> Exercise: In the records below, render the lines from the one containing "С наступлением теплых" through the one containing "Сегодня это турецкое", both included, as a Markdown table. Use a "Row" column with a running number and a "Line" column with the line, leaving out any blank lines.

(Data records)
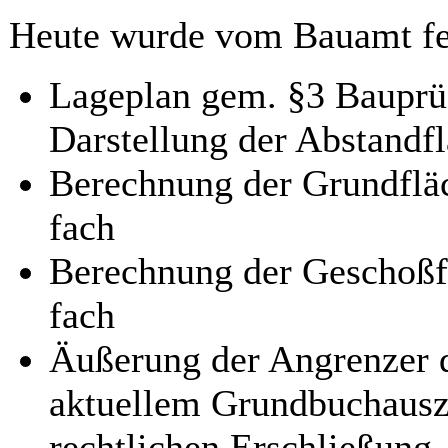
Heute wurde vom Bauamt feh
Lageplan gem. §3 Bauprü
Darstellung der Abstandf
Berechnung der Grundflä
fach
Berechnung der Geschoßf
fach
Äußerung der Angrenzer d
aktuellem Grundbuchauszu
rechtlichen Erschließung 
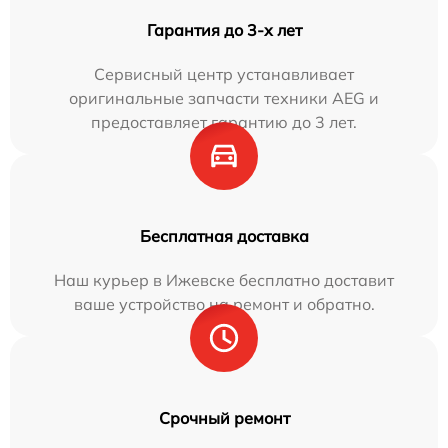
Гарантия до 3-х лет
Сервисный центр устанавливает
оригинальные запчасти техники AEG и
предоставляет гарантию до 3 лет.
Бесплатная доставка
Наш курьер в Ижевске бесплатно доставит
ваше устройство на ремонт и обратно.
Срочный ремонт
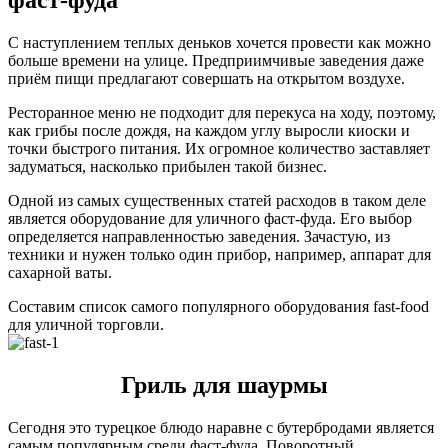
С наступлением теплых деньков хочется провести как можно
больше времени на улице. Предприимчивые заведения даже
приём пищи предлагают совершать на открытом воздухе.
Ресторанное меню не подходит для перекуса на ходу, поэтому,
как грибы после дождя, на каждом углу выросли киоски и
точки быстрого питания. Их огромное количество заставляет
задуматься, насколько прибылен такой бизнес.
Одной из самых существенных статей расходов в таком деле
является оборудование для уличного фаст-фуда. Его выбор
определяется направленностью заведения. Зачастую, из
техники и нужен только один прибор, например, аппарат для
сахарной ваты.
Составим список самого популярного оборудования fast-food
для уличной торговли.
Гриль для шаурмы
Сегодня это турецкое блюдо наравне с бутербродами является
самым популярным среди фаст-фуда. Поворотный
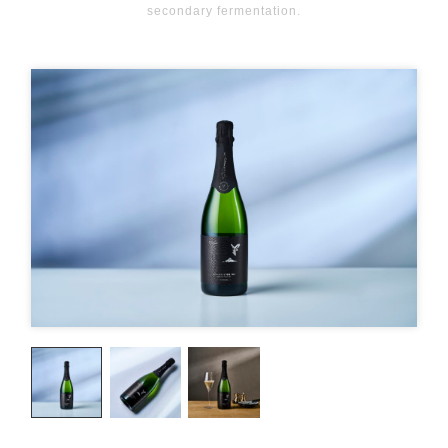
secondary fermentation.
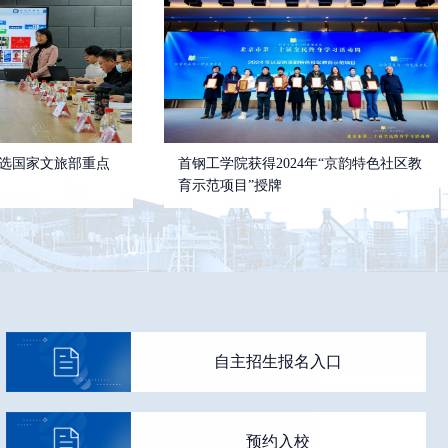
选国家文旅部重点
首钢工学院获得2024年“京韵特色社区教
育示范项目”授牌
自主招生报名入口
预约入校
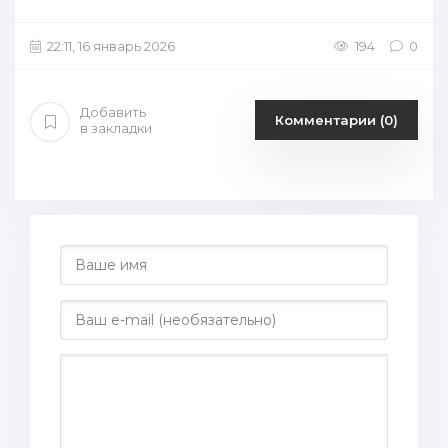
22:11, 16 январь 2026
194
0
Добавить
Комментарии (0)
в закладки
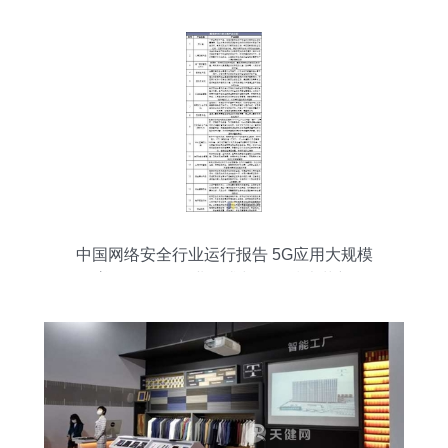
中国网络安全行业运行报告 5G应用大规模
普及将激发行业需求与网络技术革新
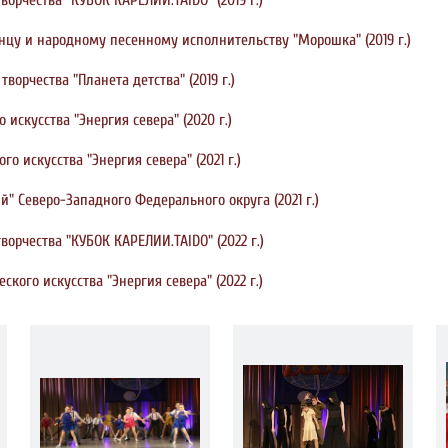
нцу и народному песенному исполнительству "Морошка" (2019 г.)
ворчества "Планета детства" (2019 г.)
искусства "Энергия севера" (2020 г.)
 искусства "Энергия севера" (2021 г.)
" Северо-Западного Федерального округа (2021 г.)
рчества "КУБОК КАРЕЛИИ.TAIDO" (2022 г.)
ого искусства "Энергия севера" (2022 г.)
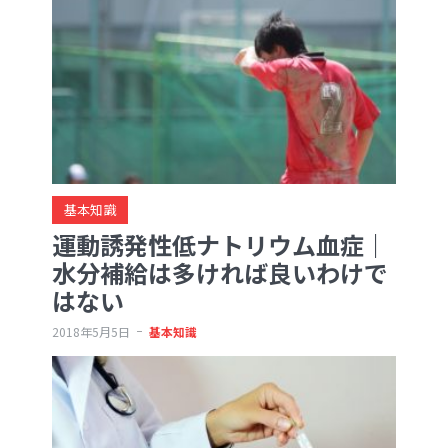
基本知識
運動誘発性低ナトリウム血症｜
水分補給は多ければ良いわけで
はない
2018年5月5日
基本知識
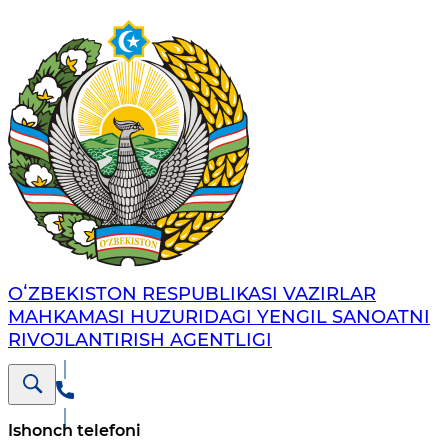
OʻZBEKISTON RESPUBLIKASI VAZIRLAR
MAHKAMASI HUZURIDAGI YENGIL SANOATNI
RIVOJLANTIRISH AGENTLIGI
Ishonch telefoni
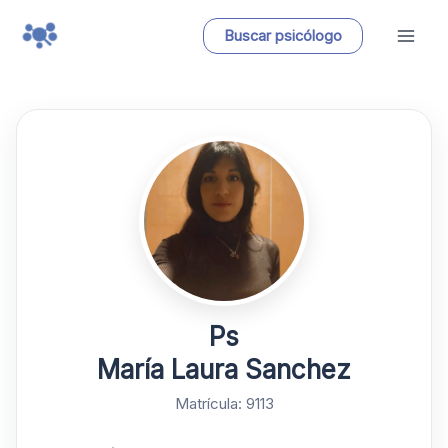
Ir
Buscar psicólogo
al
contenido
Ps
María Laura Sanchez
Matrícula: 9113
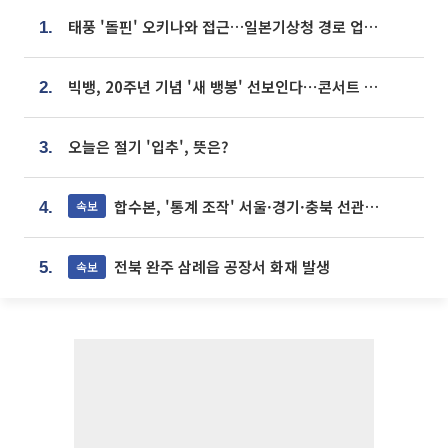
태풍 '돌핀' 오키나와 접근…일본기상청 경로 업데이트
1.
빅뱅, 20주년 기념 '새 뱅봉' 선보인다⋯콘서트 앞두고 팝업 개최
2.
오늘은 절기 '입추', 뜻은?
3.
합수본, '통계 조작' 서울·경기·충북 선관위 등 추가 압수수색
속보
4.
전북 완주 삼례읍 공장서 화재 발생
속보
5.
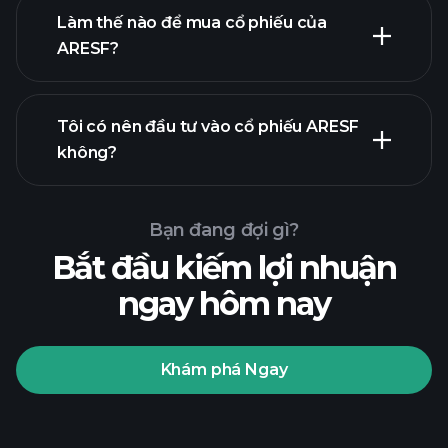
Làm thế nào để mua cổ phiếu của
ARESF?
báo cáo tài chính
Tôi có nên đầu tư vào cổ phiếu ARESF
không?
Bạn đang đợi gì?
Bắt đầu kiếm lợi nhuận
ngay hôm nay
Playtrade
Tournaments
nhà môi
giới được khuyến nghị
Khám phá Ngay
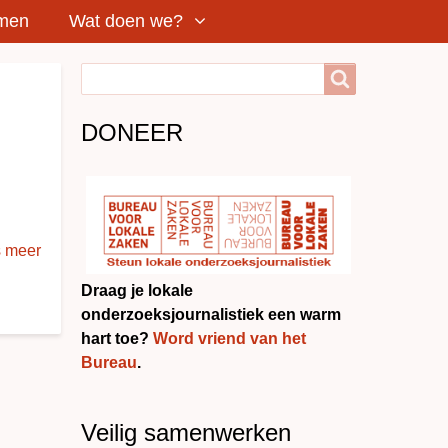
rmen
Wat doen we?
Search
Search
DONEER
 meer
Draag je lokale
onderzoeksjournalistiek een warm
hart toe?
Word vriend van het
Bureau
.
Veilig samenwerken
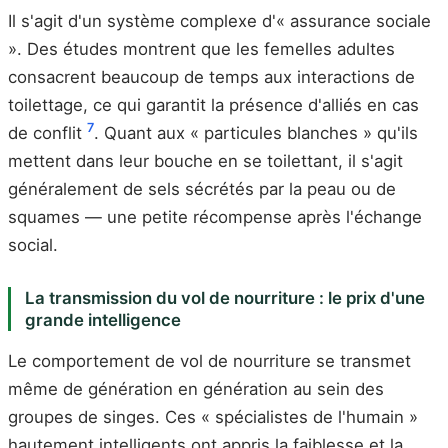
Il s'agit d'un système complexe d'« assurance sociale
». Des études montrent que les femelles adultes
consacrent beaucoup de temps aux interactions de
toilettage, ce qui garantit la présence d'alliés en cas
7
de conflit
. Quant aux « particules blanches » qu'ils
mettent dans leur bouche en se toilettant, il s'agit
généralement de sels sécrétés par la peau ou de
squames — une petite récompense après l'échange
social.
La transmission du vol de nourriture : le prix d'une
grande intelligence
Le comportement de vol de nourriture se transmet
même de génération en génération au sein des
groupes de singes. Ces « spécialistes de l'humain »
hautement intelligents ont appris la faiblesse et la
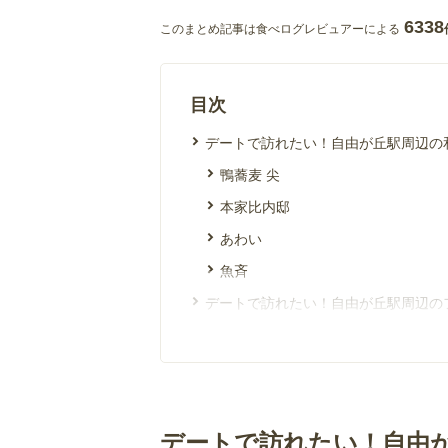
6338
このまとめ記事は食べログレビュアーによる
目次
デートで訪れたい！自由が丘駅周辺の
鴨蕎麦 尖
本家比内邸
あわい
魚斉
デートで訪れたい！自由が丘駅周辺の
B
ロクロナン
リゴロ ビストロ・ア・ヴァン
自由が丘 マリスコス
デートで訪れたい！自由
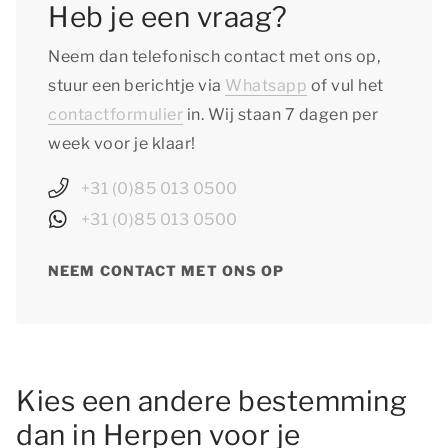
Heb je een vraag?
Neem dan telefonisch contact met ons op,
stuur een berichtje via
Whatsapp
of vul het
contactformulier
in. Wij staan 7 dagen per
week voor je klaar!
+31 (0)85 013 0500
+31 (0)85 013 0500
NEEM CONTACT MET ONS OP
Kies een andere bestemming
dan in Herpen voor je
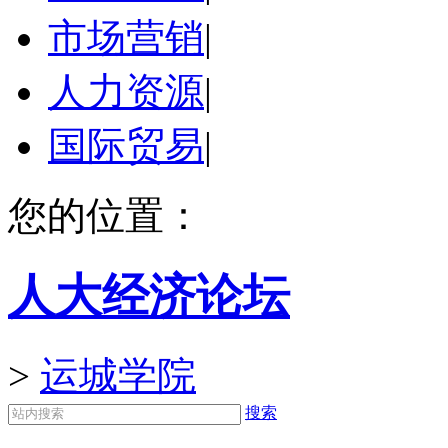
市场营销
|
人力资源
|
国际贸易
|
您的位置：
人大经济论坛
>
运城学院
搜索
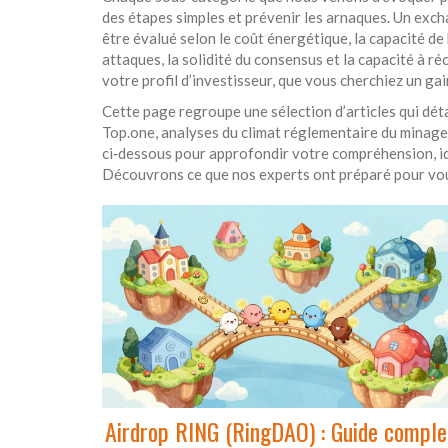
des étapes simples et prévenir les arnaques. Un exchan
être évalué selon le coût énergétique, la capacité de 
attaques, la solidité du consensus et la capacité à r
votre profil d’investisseur, que vous cherchiez un gai
Cette page regroupe une sélection d’articles qui dét
Top.one, analyses du climat réglementaire du minage 
ci‑dessous pour approfondir votre compréhension, ide
Découvrons ce que nos experts ont préparé pour vo
Airdrop RING (RingDAO) : Guide comple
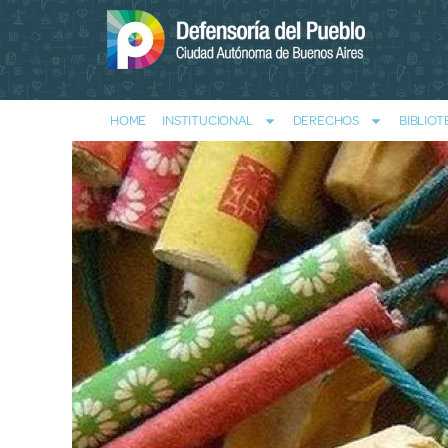
HOME
INSTITUCIONAL
DERECHOS
BIBLIOT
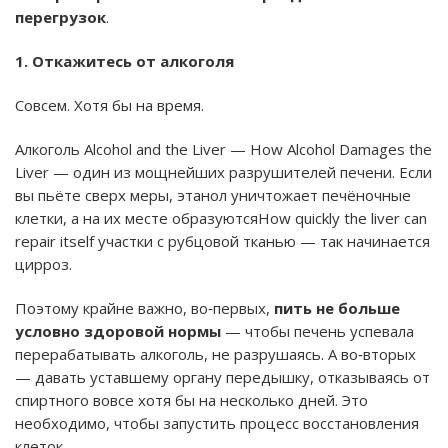
перегрузок
.
1. Откажитесь от алкоголя
Совсем. Хотя бы на время.
Алкоголь Alcohol and the Liver — How Alcohol Damages the
Liver — один из мощнейших разрушителей печени. Если
вы пьёте сверх меры, этанол уничтожает печёночные
клетки, а на их месте образуютсяHow quickly the liver can
repair itself участки с рубцовой тканью — так начинается
цирроз.
Поэтому крайне важно, во‑первых,
пить не больше
условно здоровой нормы
— чтобы печень успевала
перерабатывать алкоголь, не разрушаясь. А во‑вторых
— давать уставшему органу передышку, отказываясь от
спиртного вовсе хотя бы на несколько дней. Это
необходимо, чтобы запустить процесс восстановления
клеток.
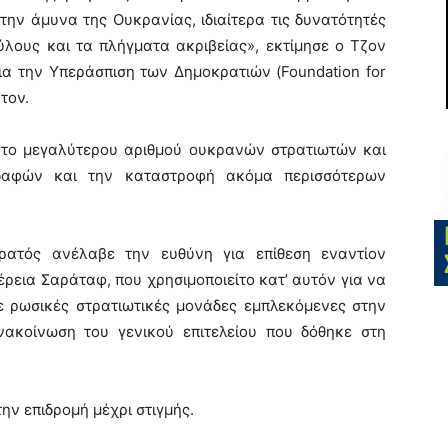
ην άμυνα της Ουκρανίας, ιδιαίτερα τις δυνατότητές
ύλους και τα πλήγματα ακριβείας», εκτίμησε ο Τζον
για την Υπεράσπιση των Δημοκρατιών (Foundation for
τον.
ατο μεγαλύτερου αριθμού ουκρανών στρατιωτών και
εδαφών και την καταστροφή ακόμα περισσότερων
ρατός ανέλαβε την ευθύνη για επίθεση εναντίον
έρεια Σαράταφ, που χρησιμοποιείτο κατ’ αυτόν για να
ε ρωσικές στρατιωτικές μονάδες εμπλεκόμενες στην
νακοίνωση του γενικού επιτελείου που δόθηκε στη
ην επιδρομή μέχρι στιγμής.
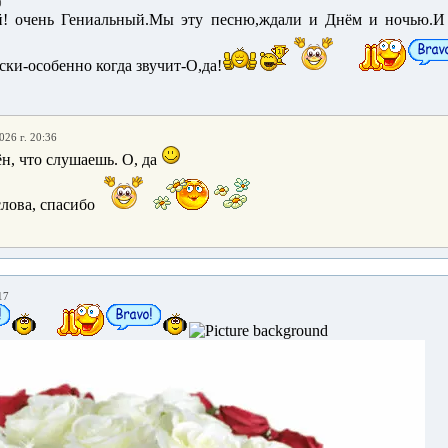
0
й! очень Гениальный.Мы эту песню,ждали и Днём и ночью.И
ки-особенно когда звучит-О,да!
026 г. 20:36
н, что слушаешь. О, да
слова, спасибо
17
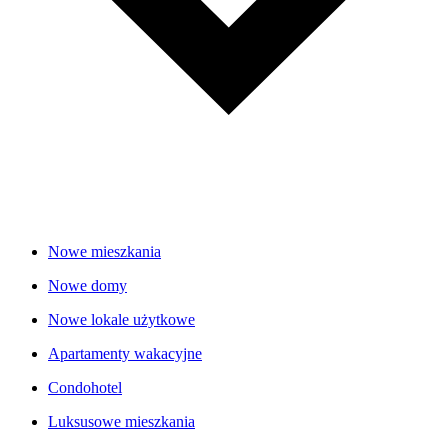
Nowe mieszkania
Nowe domy
Nowe lokale użytkowe
Apartamenty wakacyjne
Condohotel
Luksusowe mieszkania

> Answer to the exercise:
| Row | Line |
|---|---|
| 1 | С наступлением теплых деньков хочется провести как можно |
| 2 | больше времени на улице. Предприимчивые заведения даже |
| 3 | приём пищи предлагают совершать на открытом воздухе. |
| 4 | Ресторанное меню не подходит для перекуса на ходу, поэтому, |
| 5 | как грибы после дождя, на каждом углу выросли киоски и |
| 6 | точки быстрого питания. Их огромное количество заставляет |
| 7 | задуматься, насколько прибылен такой бизнес. |
| 8 | Одной из самых существенных статей расходов в таком деле |
| 9 | является оборудование для уличного фаст-фуда. Его выбор |
| 10 | определяется направленностью заведения. Зачастую, из |
| 11 | техники и нужен только один прибор, например, аппарат для |
| 12 | сахарной ваты. |
| 13 | Составим список самого популярного оборудования fast-food |
| 14 | для уличной торговли. |
| 15 | Гриль для шаурмы |
| 16 | Сегодня это турецкое блюдо наравне с бутербродами является |